Study finds calorie restriction slows aging in mice

A new study recently detailed in Molecular & Cellular Proteomics has found that calorie restriction may slow cellular aging, a conclusion that isn't entirely new — we've seen studies over the past handful of years that detail similar findings. In particular, calorie restriction appears to positively impact ribosomes, the so-called protein-maker of a cell. Slowing down ribosome production lends more time for repair, and, it turns out, slowing down production is as simple as eating less.

The study's senior author John Price of Brigham Young University went on to say, "The ribosome is a very complex machine, sort of like your car, and it periodically needs maintenance to replace the parts that wear out the fastest. When tires wear out, you don't throw the whole car away and buy new ones. It's cheaper to replace the tires."

When given a nutrient-dense diet with a 35-percent reduction in calories, lab mice experienced "real biochemical changes that slowed down the rate of aging," according to Price. This was in comparison to a group of lab mice given unlimited food access.

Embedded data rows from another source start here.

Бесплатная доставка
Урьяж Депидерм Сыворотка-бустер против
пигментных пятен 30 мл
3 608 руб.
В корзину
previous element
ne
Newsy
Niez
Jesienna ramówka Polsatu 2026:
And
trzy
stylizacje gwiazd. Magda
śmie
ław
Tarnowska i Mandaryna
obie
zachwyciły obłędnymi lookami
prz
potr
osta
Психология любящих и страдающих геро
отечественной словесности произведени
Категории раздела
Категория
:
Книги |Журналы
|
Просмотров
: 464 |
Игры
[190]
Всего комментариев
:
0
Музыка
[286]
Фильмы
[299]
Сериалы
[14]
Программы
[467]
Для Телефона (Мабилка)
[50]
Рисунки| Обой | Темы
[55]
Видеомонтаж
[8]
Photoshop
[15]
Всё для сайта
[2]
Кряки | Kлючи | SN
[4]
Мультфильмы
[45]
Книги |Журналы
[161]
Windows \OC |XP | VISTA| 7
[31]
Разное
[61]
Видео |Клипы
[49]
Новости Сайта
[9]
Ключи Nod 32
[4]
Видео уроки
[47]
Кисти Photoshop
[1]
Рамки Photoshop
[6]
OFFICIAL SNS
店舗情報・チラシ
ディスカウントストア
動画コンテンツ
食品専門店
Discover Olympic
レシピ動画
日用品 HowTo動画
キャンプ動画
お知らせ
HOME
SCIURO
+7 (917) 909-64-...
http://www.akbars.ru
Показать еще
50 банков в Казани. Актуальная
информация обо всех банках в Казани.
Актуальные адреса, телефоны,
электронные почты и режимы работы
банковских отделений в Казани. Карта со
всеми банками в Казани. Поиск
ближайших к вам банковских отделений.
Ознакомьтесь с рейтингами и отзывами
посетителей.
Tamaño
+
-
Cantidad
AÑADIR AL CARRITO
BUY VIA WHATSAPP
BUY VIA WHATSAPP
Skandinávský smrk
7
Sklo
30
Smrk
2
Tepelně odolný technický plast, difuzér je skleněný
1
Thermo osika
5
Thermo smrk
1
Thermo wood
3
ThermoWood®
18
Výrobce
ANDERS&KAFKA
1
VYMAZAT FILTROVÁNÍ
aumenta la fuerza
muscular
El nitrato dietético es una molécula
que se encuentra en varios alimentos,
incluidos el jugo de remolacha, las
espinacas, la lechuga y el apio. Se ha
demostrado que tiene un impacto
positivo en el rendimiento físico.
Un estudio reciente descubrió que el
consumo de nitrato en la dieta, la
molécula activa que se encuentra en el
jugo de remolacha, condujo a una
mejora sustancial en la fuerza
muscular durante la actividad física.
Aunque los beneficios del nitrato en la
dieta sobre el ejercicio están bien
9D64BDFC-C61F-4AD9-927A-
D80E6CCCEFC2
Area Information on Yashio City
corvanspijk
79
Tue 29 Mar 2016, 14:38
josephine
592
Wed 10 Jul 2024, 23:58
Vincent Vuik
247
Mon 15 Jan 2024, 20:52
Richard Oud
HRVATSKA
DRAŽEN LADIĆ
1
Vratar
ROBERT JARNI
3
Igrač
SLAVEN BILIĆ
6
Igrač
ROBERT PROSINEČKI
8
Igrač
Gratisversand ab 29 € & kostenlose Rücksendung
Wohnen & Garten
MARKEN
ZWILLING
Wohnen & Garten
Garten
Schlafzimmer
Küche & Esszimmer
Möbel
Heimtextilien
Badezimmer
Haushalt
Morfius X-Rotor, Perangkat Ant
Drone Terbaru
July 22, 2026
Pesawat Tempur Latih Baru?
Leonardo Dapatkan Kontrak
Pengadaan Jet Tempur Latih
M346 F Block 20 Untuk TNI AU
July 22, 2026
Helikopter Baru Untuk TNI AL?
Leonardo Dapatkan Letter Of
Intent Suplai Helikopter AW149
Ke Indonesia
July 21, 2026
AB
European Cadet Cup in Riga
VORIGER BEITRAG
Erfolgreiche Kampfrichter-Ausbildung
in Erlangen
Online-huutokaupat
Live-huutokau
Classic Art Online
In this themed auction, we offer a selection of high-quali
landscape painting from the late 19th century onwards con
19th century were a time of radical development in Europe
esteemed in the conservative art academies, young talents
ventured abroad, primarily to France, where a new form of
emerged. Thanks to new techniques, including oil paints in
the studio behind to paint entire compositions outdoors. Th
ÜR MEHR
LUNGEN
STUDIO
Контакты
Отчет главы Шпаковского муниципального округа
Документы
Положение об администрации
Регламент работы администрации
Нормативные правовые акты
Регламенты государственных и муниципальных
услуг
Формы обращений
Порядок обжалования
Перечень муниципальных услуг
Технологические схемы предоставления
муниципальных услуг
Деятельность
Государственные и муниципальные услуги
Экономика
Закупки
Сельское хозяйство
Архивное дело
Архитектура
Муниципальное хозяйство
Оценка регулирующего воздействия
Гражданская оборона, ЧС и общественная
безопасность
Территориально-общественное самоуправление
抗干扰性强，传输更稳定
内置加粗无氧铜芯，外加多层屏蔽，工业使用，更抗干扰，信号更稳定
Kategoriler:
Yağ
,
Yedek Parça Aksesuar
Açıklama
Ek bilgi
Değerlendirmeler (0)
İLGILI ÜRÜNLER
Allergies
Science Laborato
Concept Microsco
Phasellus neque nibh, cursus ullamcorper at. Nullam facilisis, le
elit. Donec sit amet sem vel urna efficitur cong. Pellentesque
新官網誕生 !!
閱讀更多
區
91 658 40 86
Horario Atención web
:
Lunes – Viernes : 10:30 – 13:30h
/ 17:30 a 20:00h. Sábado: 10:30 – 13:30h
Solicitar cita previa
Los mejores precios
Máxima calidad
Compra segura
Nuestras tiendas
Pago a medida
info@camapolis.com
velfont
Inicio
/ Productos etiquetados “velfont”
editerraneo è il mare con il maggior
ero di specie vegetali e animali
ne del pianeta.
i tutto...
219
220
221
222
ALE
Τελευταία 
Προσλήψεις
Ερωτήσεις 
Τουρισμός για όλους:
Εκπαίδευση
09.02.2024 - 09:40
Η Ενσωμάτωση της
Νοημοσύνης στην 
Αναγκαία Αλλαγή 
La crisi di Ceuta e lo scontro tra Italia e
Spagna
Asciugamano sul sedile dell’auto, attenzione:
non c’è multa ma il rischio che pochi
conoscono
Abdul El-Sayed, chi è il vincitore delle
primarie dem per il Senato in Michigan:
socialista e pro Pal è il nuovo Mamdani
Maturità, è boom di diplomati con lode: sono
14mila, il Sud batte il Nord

The observed benefits of calorie restriction were numerous, and included decreased incidences of disease, as well as remaining youthful for longer periods of time, boosting the qualities of their (prolonged) life. The mice were also described as being more energetic than their unlimited-eating brethren.

Still, people are advised to keep in mind that calorie restriction won't stop aging forever, nor has it been tested as a way to stave off aging in humans. As always, people are advised to make sensible food choices, and what choices we make may one day be influenced by research like this.